• The task: For this task, copy all of the data below exactly and skip the pictures.

• Source material:
━━━━━━━━━━
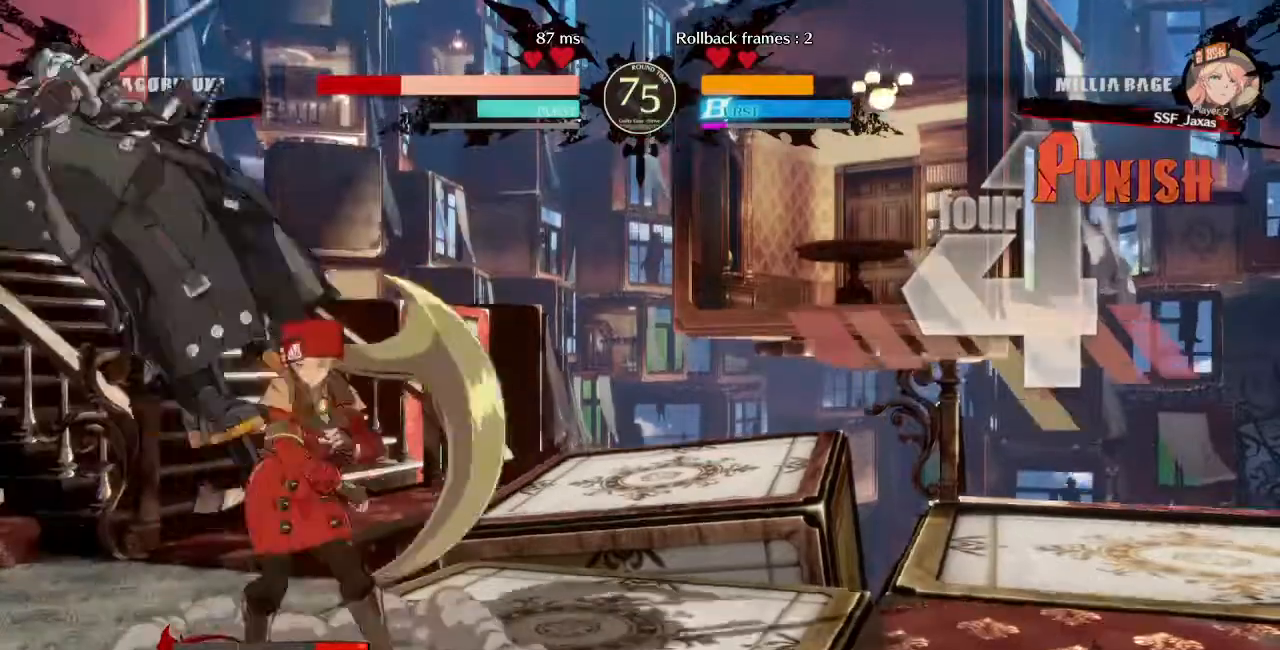
{"buttons": ["R1", "DPAD_LEFT"], "events": [[80, "TRIANGLE", "up"], [320, "DPAD_LEFT", "down"], [480, "R1", "down"]]}
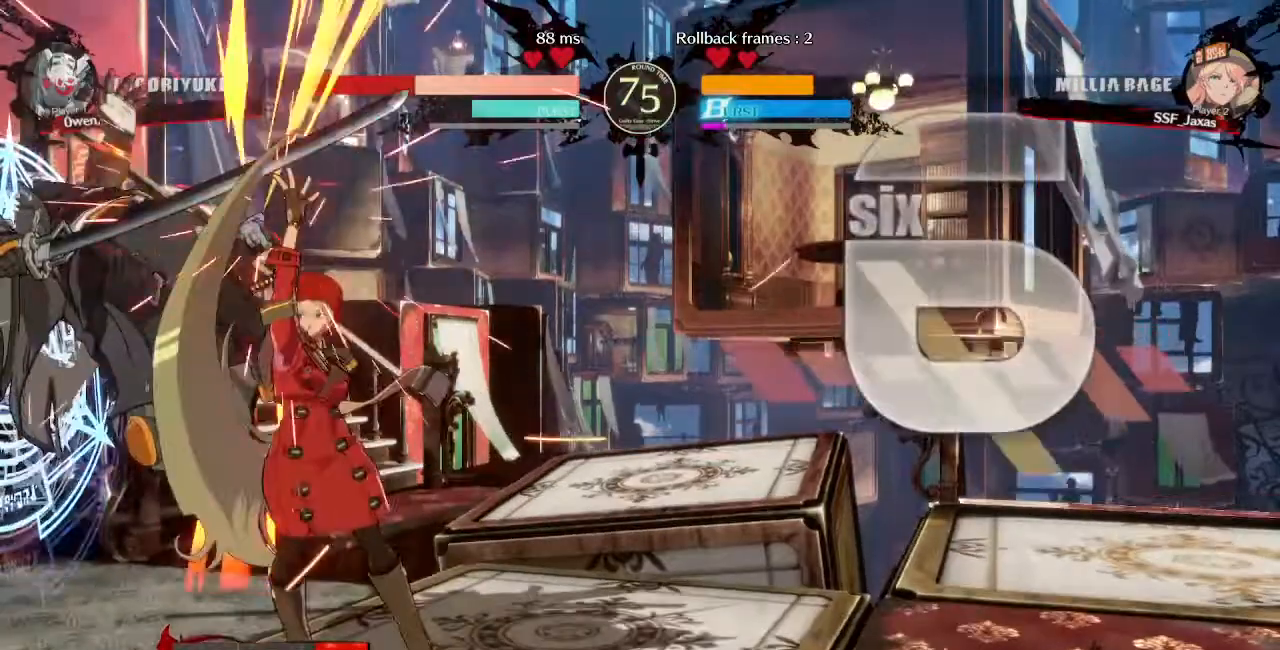
{"buttons": []}
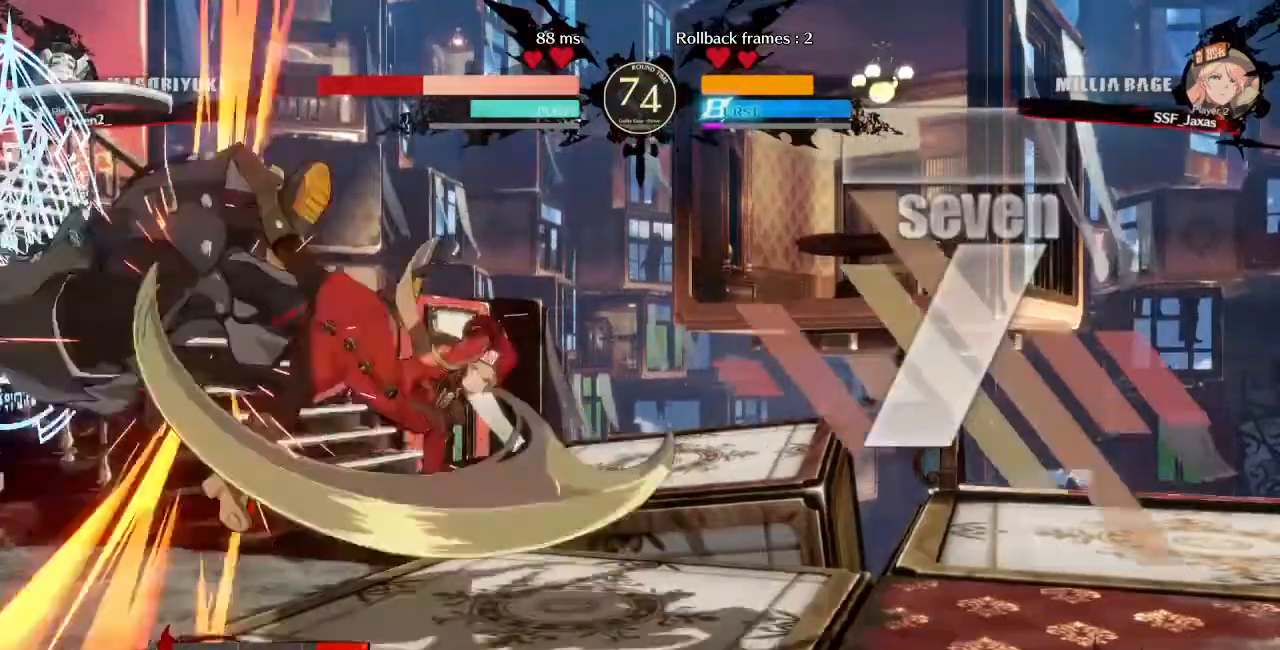
{"buttons": ["SQUARE"], "events": [[240, "DPAD_DOWN", "down"], [320, "DPAD_DOWN", "up"], [320, "DPAD_RIGHT", "down"], [360, "SQUARE", "down"], [440, "DPAD_RIGHT", "up"]]}
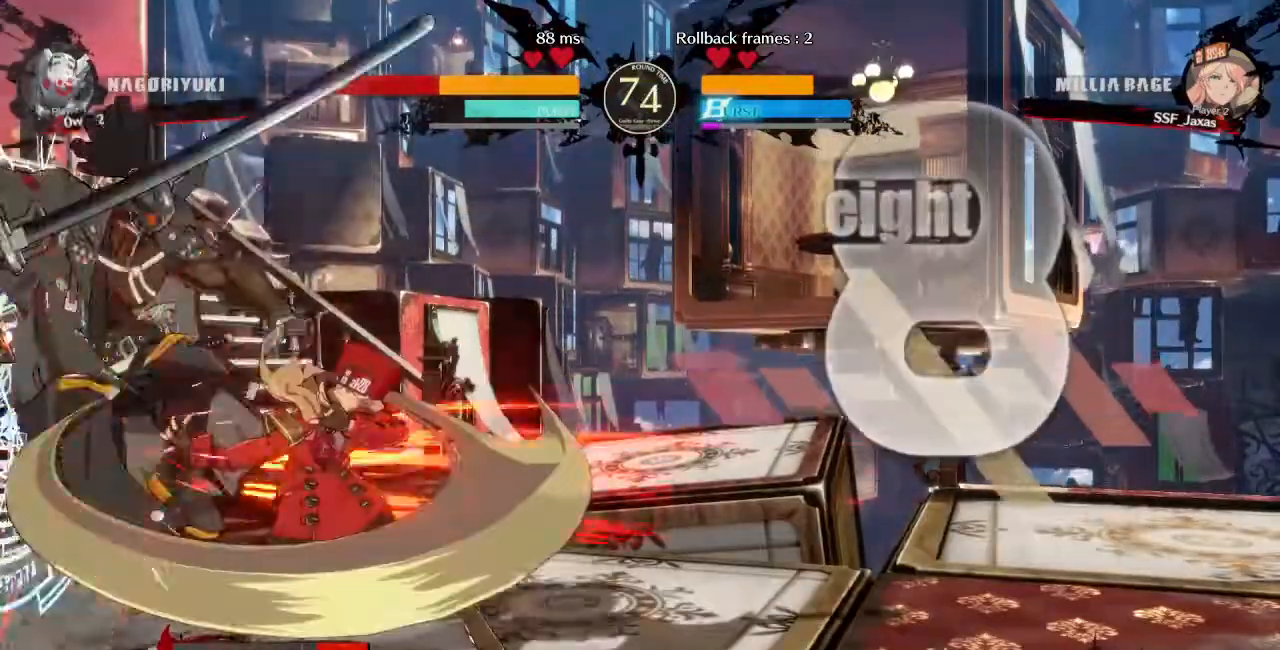
{"buttons": ["TRIANGLE"], "events": [[80, "SQUARE", "up"], [520, "TRIANGLE", "down"]]}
━━━━━━━━━━
• Response area:
{"buttons": ["R1", "DPAD_LEFT"], "events": [[80, "TRIANGLE", "up"], [320, "DPAD_LEFT", "down"], [480, "R1", "down"]]}
{"buttons": []}
{"buttons": ["SQUARE"], "events": [[240, "DPAD_DOWN", "down"], [320, "DPAD_DOWN", "up"], [320, "DPAD_RIGHT", "down"], [360, "SQUARE", "down"], [440, "DPAD_RIGHT", "up"]]}
{"buttons": ["TRIANGLE"], "events": [[80, "SQUARE", "up"], [520, "TRIANGLE", "down"]]}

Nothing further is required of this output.